Mamasani tribesmen in Rostam playing the traditional saz and naghareh

In 1918, the Bakash tribe of the Mamasani included the clans of Karai, Alivand, Babar Salar, Babar Dangehi, Hezar-o-Si, Shir Espari, Ali Lor Amiri, Sheikh Shahru, Gojar, Pir-al-Dini, Ali Hemmati, Khalafi, Zayn-al-Dini, Atuni, Barmaki, and Shirmard, altogether numbering 1200 families. The Javidi tribe included the clans of Khalifa Harun, Javi Do Dungeh, Musa Arabi, Ahmad Harun, Salari, Laleh, Khas, Zir Zardi, Kira, Mehrengun, Madui, Amui, Goja, Mal Qaid, Jogun, Pir Hasan Abdullah, and Surnabadi, altogether numbering 700 families. The Rostam tribe included the clans of Shah Hasani, Masiri, Bageri, Zameni, Behyari, Mangudarz, Shahjahan Ahmadi and Ghului, Dehnani, Uruji, Giveh Kesh, Dehtuti, Pehrin, Tugak, Gol Bakun, Tirazgun, Surneh, Bardengan, and Dashti, altogether numbering 800 families. The Doshmanziari, who were still considered Mamasani in 1910, were no longer considered part of the confederation by 1945, when the Mamasani comprised four divisions, the Rostam, Bakash, Javidi, and Fahliyan. The Doshmanziari in 1958 comprised the tribes of Serenjelak, Bakshi, Mahmudi, Tirtaji, Kolahsiah, Tawakkoli, Hasani, Harayjani, Mashayekh, Ardeshiri, Rudbali, and Baba Shamsoddini. The Doshmanziari historically associated with the Mamasani were distinct from the Doshmanziari associated with the Chaharbonicha tribes of the Kohgiluyeh confederation.

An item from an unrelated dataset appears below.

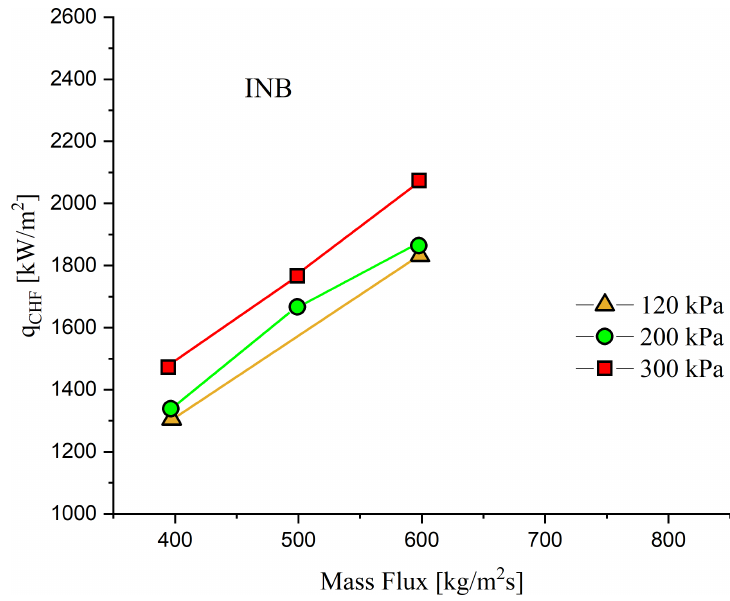
Figure 14. CHF measurements as a function of mass flux at different outlet pressures and inlet subcooling on Inconel bead blasted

The majority of the Mamasani became sedentary agriculturalists. By the late 1990s, the total population of Mamasani County was estimated at over 200,000, although only 20,000 were nomadic. The Mamasani traditionally spoke the Mamasani dialect of Southern Luri, although some Mamasani spoke Turkic.

The armed strength of the Mamasani was around 2,000 riflemen and 230 cavalry in 1921, and they were engaged in a conflict with the Pahlavi government throughout the 1920s. Even after the region was largely suppressed by the government, the Mamasani rebelled in 1928, and joined a broader tribal rebellion in 1929. After the region was pacified in 1934, the Boyer-Ahmadi and Mamasani lands were "occupied by military posts and these tribes were increasingly divided up into small sections." In 1962-63, the Mamasani joined many tribes of southern Iran in another rebellion against the government, which was quickly suppressed. The Mamasani region was active during the 2025 Iranian protests and targeted in the ensuing massacres.

There was also a Brahui-speaking tribe known as "Mohammad Hasani" or "Mamasani Baluch" in Zabol, and a tribe known as "Duzdap Mamasani" in Sistan, as well as a Kurdish tribe called Mamasani belonging to the Surchi confederation, although, their relation to the Mamasani Lurs were unclear. However, Jalal Yousefi proposed that the various Lur, Kurdish, Sistani, Balochi, and Brahui groups named Mamasani were connected and of shared Sogdian origin.